While Joshua Z. Weinstein’s 2017 indie drama “Menashe” views Hasidic life in Brooklyn through the eyes of a mild nonconformist, Ewing and Grady’s nonfiction film goes several steps further. The directors’ latest effort trains its gaze on three individuals looking to escape their domineering milieu, which controls its citizens via forced ignorance about the secular world (e.g. no cell phones for kids, as a rabbi screams at a 2012 Citi Field rally) and threats of excoriation and expulsion if (often-misogynistic) religious guidelines are not strictly followed. For twentysomething Luzer, liberation has already been achieved, and necessitated abandoning his wife and children and absconding to Los Angeles to pursue his dream of becoming an actor. Now living in an RV and making cash by hook or by crook (as well as by Uber), Luzer is a man adrift, unsure of how to thrive in a society he was unprepared to enter — due, in large part, to a Hasidic upbringing that provided no practical knowledge but plenty of theology-based demands and abuse.
Violence similarly factors into other character studies in “One of Us.” For teenage Ari, a childhood rape by a camp counselor has left him psychologically scarred and — as he expresses to a neighborhood elder willing to lend a sympathetic ear — doubtful about the existence of a God who could allow such torment to go unpunished. While his rebellion initially involved surfing the forbidden Internet (“A gift from God!” he exclaims), it also led to cocaine addiction, as well as a deep longing for spiritual and social communion. That hunger, he learns, can’t be satiated by a return to his hometown; the judgment of street-corner elders over his non-traditional appearance and attitude serves as a constant reminder that fundamentalist belief is predicated on the negation of personal freedom.
Most distressing of all, however, is the plight of Etty, a mother who was forced at age 19 into marriage and ceaseless child-rearing (she has seven kids before she’s 32), and now seeks to flee her tyrannical husband for a contemporary existence in New York.
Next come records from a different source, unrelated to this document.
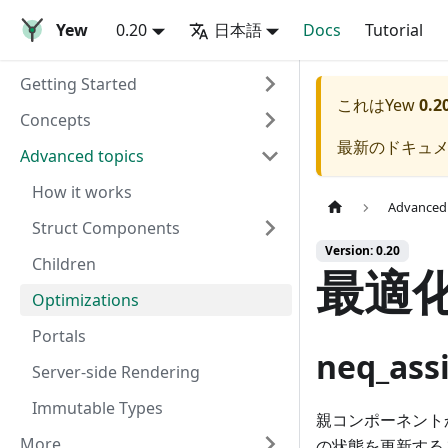
Yew
0.20
日本語
Docs
Tutorial
Getting Started
これは
Yew
0.2
Concepts
最新のドキュ
Advanced topics
How it works
Advanced 
Struct Components
Version: 0.20
Children
最適
Optimizations
Portals
neq_ass
Server-side Rendering
Immutable Types
親コンポーネントか
More
の状態を更新する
The Hasidic community aggressively opposes her plan, aiming to prevent her from leaving and, in the process, modernizing her brood. Their efforts, multiple speakers argue, stem from the belief that young Hasidic souls function as replacements for those who were lost in the Holocaust, thus underscoring their vital holy importance. More troubling still, Etty’s attendance at Footsteps (an organization that helps people leave their Hasidic lives), and her fight for custody of her offspring, result in terrifying retaliation, be they literal attempts on her life, or manipulation of a court system eager to kowtow to her ex’s demand that the “status quo” of their kids’ lives be upheld.
Ewing and Grady’s camera alternates between cozying up to its subjects one moment, and remaining at a distance the next. As with their refusal to reveal Etty’s face until she’s ready to expose herself to those around her, their approach proves a respectful and evocative means of conveying the alienation, anger and loneliness at the heart of these stories. Opting for a fly-on-the-wall style, the filmmaking duo express, and augment, their subjects’ roiling emotional states, using shrewd compositions that cut off their heads or spy on them through narrow doorways. And in a beautiful repeated shot of Etty looking in the mirror as she takes off, and puts back on, her wig — her reflection first doubled, and then unified — they capture the fundamental caught-between-two-worlds conundrum in which all three of these isolated souls find themselves, struggling to reconcile their upbringing and individual desires into a new, stable identity.